Florida Market Still Frustrates Surplus Brokers
It has been quiet on the oceanfront in Florida in terms of hurricanes and tropical storms the past few years. However, the low catastrophe frequency has contributed to an extremely soft and competitive insurance market for Florida excess and surplus companies, according to underwriters and those who specialize in the Florida E&S market.
“In Florida, we have been fortunate to not have any hurricane action since 2006,” says Gary Pullen, executive director of the Florida Surplus Lines Organization (FSLSO). “And as those events don’t occur, carriers forget what it’s like to have those storms and bring capital into the market.”
According to FSLSO, Florida’s premiums have declined continuously over the last three years, although the rate of decline has started to slow. In 2009, premiums dropped 9 percent compared to 14 percent the year before. Through May of this year, premiums are only down 3 percent compared to the same time last year.
The excess capital brought in by admitted insurers has forced many E&S companies to fight for accounts with admitted markets that in a harder market the admitted carriers wouldn’t touch. On the residential side, competition from state-backed Citizens Insurance with its subsidized low prices has made things difficult.
“The admitted markets are seeking to maintain and even grow their market share in Florida,” says Bruce Bowers, president of the Florida Surplus Lines Association (FSLA), as well as senior vice president of Hull & Co. and National Risk Solutions. “We continue to see an intrusion by these markets in what we considered to be our territory and domain. They are lowering rates and writing coverages with more bells and whistles that previously were not offered.
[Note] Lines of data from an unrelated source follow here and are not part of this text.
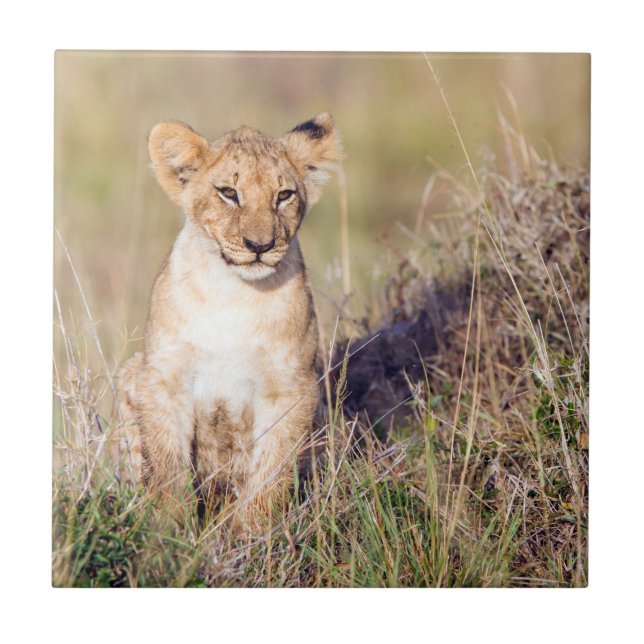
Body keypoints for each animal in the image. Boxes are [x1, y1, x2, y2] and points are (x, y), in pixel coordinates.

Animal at [116, 113, 343, 530]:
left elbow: (271, 472)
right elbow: (167, 467)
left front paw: (252, 534)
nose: (260, 246)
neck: (234, 293)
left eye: (284, 195)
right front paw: (168, 533)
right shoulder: (163, 379)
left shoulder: (291, 388)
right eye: (228, 193)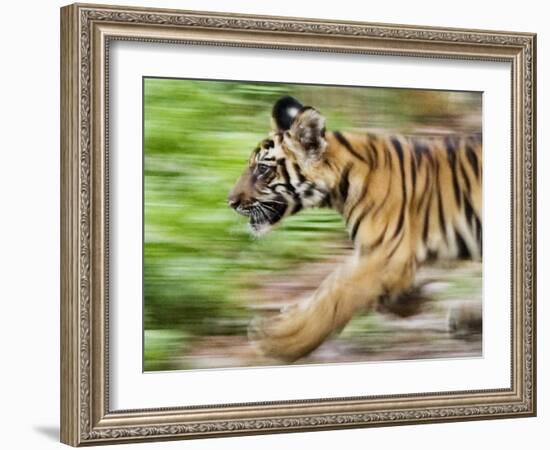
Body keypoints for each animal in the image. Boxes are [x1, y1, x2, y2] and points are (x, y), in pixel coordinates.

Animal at [229, 96, 484, 362]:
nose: (230, 201)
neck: (340, 190)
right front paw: (411, 299)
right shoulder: (372, 252)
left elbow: (334, 297)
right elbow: (329, 286)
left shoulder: (385, 255)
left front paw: (278, 340)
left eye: (263, 169)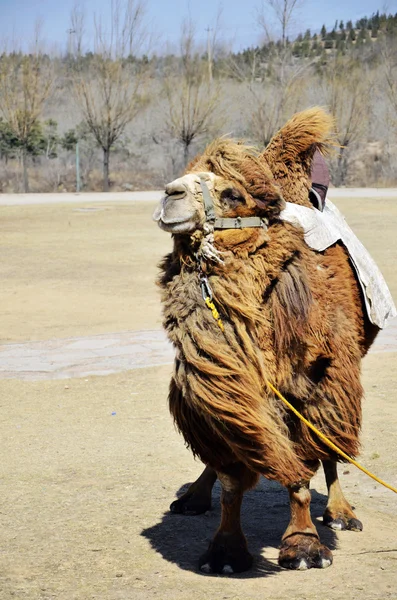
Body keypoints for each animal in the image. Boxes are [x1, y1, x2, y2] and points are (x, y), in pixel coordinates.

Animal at [152, 110, 392, 576]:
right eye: (187, 176)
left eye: (231, 193)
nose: (170, 194)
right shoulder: (220, 389)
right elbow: (230, 473)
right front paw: (226, 552)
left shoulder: (315, 380)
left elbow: (303, 469)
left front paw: (305, 548)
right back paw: (192, 497)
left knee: (331, 448)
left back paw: (341, 512)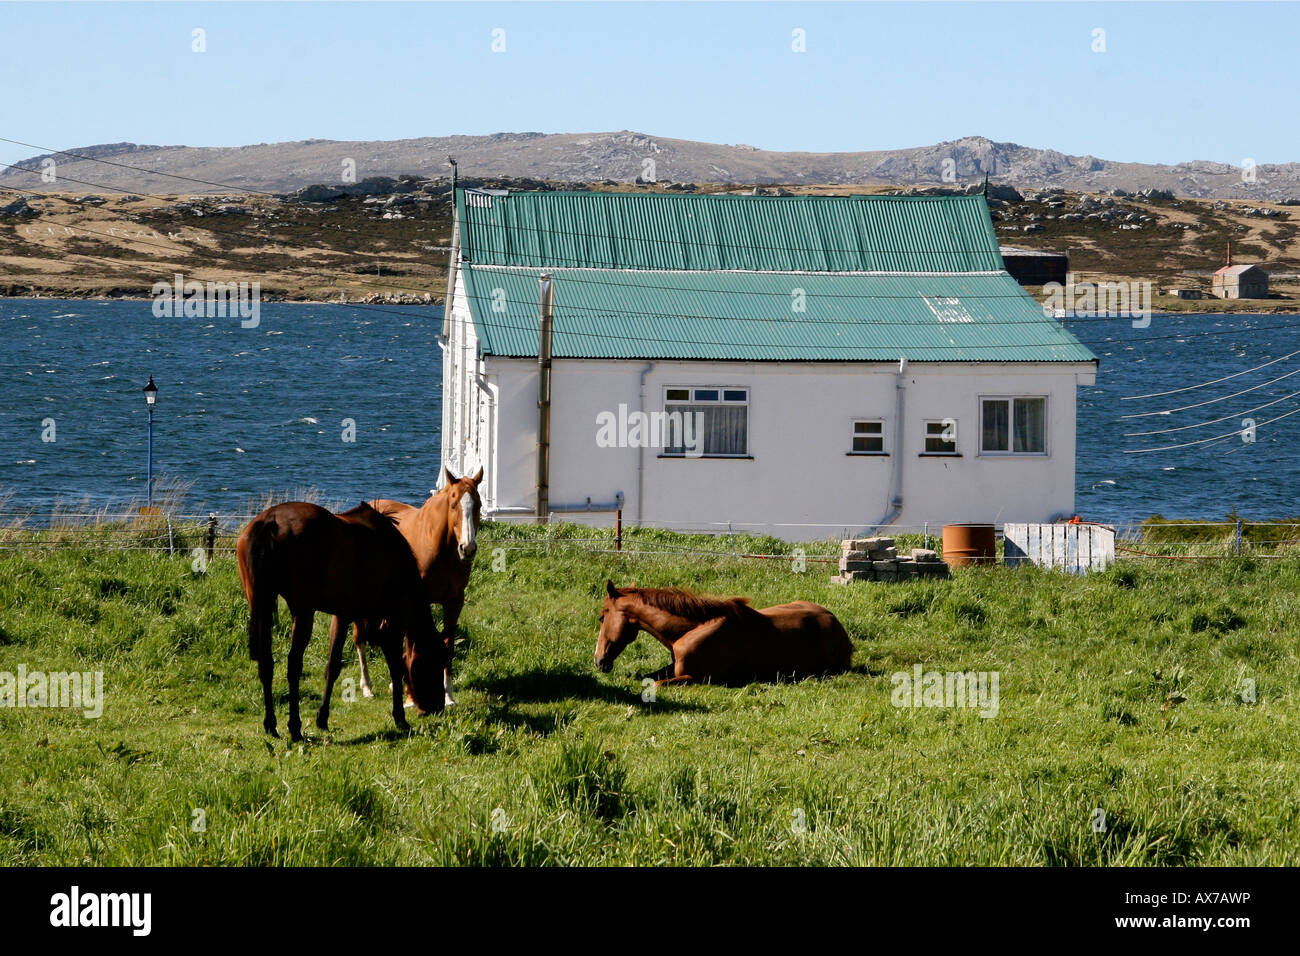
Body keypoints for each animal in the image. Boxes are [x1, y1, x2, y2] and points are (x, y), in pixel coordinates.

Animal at [239, 502, 447, 738]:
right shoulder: (389, 621)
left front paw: (322, 718)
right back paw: (295, 727)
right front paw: (400, 718)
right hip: (303, 612)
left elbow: (332, 667)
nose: (437, 707)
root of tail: (270, 520)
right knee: (293, 666)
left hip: (262, 605)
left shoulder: (342, 616)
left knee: (266, 663)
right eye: (437, 662)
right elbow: (395, 666)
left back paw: (271, 724)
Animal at [348, 468, 486, 707]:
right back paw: (367, 687)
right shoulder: (414, 602)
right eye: (453, 504)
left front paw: (448, 696)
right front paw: (411, 698)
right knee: (360, 637)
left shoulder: (454, 602)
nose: (467, 548)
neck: (439, 548)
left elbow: (448, 646)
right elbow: (412, 645)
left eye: (477, 504)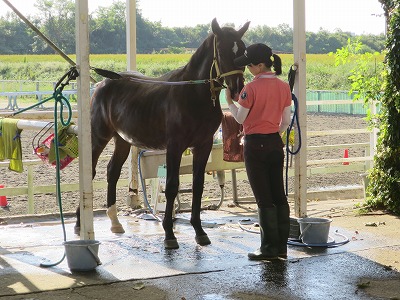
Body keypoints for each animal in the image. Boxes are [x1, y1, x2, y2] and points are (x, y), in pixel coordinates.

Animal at [75, 18, 248, 248]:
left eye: (243, 50)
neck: (193, 94)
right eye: (221, 50)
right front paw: (169, 234)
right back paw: (79, 225)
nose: (237, 89)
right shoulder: (175, 146)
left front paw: (199, 231)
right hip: (98, 137)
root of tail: (103, 82)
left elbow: (198, 185)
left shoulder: (203, 146)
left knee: (112, 171)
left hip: (122, 140)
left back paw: (115, 222)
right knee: (91, 172)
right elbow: (172, 186)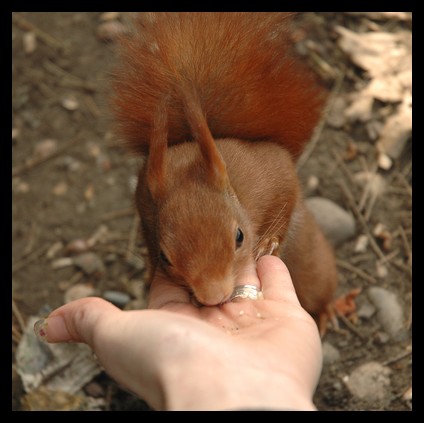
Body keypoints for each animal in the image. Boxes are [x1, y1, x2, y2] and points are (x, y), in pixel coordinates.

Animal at [110, 11, 338, 318]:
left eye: (239, 237)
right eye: (164, 257)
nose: (213, 296)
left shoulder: (276, 172)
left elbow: (286, 203)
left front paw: (269, 242)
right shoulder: (143, 203)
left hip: (314, 266)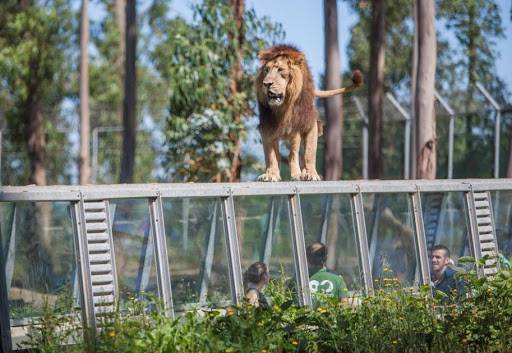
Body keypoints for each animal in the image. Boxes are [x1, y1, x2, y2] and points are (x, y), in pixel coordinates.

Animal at [255, 44, 360, 182]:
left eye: (280, 70)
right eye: (266, 70)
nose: (266, 84)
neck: (284, 107)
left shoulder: (308, 123)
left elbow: (309, 152)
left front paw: (310, 174)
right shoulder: (266, 126)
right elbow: (271, 155)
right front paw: (271, 174)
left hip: (296, 132)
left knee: (293, 154)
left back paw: (298, 174)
It does not appear to be abating at all.”
Challenging for Underwriters
Gary Sanborn, chief executive officer of Crump Insurance’s Altamont Springs, Fla. office, says the current market has been extremely challenging for underwriters.
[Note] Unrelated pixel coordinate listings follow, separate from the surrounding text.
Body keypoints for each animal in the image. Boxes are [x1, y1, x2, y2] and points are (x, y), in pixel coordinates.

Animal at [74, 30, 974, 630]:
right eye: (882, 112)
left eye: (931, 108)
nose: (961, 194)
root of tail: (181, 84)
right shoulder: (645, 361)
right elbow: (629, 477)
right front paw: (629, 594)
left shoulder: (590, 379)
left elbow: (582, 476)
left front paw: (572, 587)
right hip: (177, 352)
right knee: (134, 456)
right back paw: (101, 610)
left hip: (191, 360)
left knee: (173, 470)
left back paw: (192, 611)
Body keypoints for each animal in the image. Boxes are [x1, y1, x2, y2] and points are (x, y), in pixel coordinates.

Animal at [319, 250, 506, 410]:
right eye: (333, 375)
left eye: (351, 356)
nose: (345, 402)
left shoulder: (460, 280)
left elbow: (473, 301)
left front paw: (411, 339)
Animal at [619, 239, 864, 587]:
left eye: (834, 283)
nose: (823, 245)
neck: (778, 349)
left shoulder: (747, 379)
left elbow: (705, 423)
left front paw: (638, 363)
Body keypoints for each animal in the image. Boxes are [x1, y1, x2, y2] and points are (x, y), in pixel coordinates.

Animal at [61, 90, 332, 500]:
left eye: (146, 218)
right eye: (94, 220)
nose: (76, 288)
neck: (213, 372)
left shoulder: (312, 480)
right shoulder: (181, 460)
“From a surplus lines broker point of view, we are in the softest point that we think we can get to, and the economy is kind of a double whammy,” he said. “We haven’t grown in the last two years and have lost business as an organization. Some business was lost partly because of the economy and in Florida the market changed because we haven’t had any hurricanes. This year if we came out flat we would be ecstatic because it would mean the market has leveled off.”
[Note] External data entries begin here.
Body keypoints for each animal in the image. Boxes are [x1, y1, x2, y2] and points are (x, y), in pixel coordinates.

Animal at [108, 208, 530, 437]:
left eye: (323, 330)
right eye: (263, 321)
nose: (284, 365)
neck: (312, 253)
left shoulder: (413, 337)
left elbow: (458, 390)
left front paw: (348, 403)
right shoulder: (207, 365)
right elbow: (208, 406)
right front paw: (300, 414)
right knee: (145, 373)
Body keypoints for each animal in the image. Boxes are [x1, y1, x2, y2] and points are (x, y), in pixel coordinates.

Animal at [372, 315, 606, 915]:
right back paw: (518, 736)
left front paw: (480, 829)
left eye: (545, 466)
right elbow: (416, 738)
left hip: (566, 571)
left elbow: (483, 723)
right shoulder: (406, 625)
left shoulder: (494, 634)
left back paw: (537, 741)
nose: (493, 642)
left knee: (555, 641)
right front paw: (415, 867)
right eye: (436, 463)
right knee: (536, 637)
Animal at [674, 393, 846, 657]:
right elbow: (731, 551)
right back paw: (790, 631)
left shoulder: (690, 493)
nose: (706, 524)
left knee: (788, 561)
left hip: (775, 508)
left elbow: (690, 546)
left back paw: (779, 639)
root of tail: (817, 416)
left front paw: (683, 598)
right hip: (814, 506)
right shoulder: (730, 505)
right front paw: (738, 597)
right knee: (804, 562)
According to Sanborn, many smaller companies that entered Florida to write business in the last three years will be in for a big surprise should a major disaster occur because they have not been pricing adequately.
Although Florida’s surplus lines market is hurting, it is still doing better than others.
“Generally, because of Florida’s catastrophe prone history, premiums for residential and commercial property risks are on the high end of the spectrum when compared to other states, particularly those that are considered non-cat states,” said FSLA’s Bowers.
How Underwriters Maintain Business
Despite the current E&S market challenges, Sanborn says a wholesaler is a real asset to agents and establishing relationships now while the market is soft will benefit retailers when the market turns.
“Retail agents should always have a relationship with a wholesale broker, especially in Florida,” says Sanborn. “We will be swamped with business when the market starts to turn, and we and won’t take on a lot of new agents when that happens. We tend to do business with people we have already been doing business with. It is all about relationships.”
FSLA ‘More Relevant’
To better assist agents, FSLA is strengthening its ties with the local, state and national insurance organizations. The FSLA also recently revamped its website (www.myfsla.com) to make it more functional and informative.
“In essence, we are making the FSLA more relevant, more vibrant for all of our members,” said Bowers. “I want to provide a truly value added benefit for each agent belonging to our association.”
In the meantime, Sanborn says that the industry has to stop focusing on when the market will turn.
“Each month we say to everyone here ‘the market we are in is the market we have to learn to compete in,’ and we need to market ourselves, our carriers and our products as if this is the way the market is forever,” says Sanborn.
Bowers’ counsel is similar. “My advice to our agents is to be patient. The market will harden and this cycle will pass as they always do. Stay disciplined and stay focused. The good times will be here again.”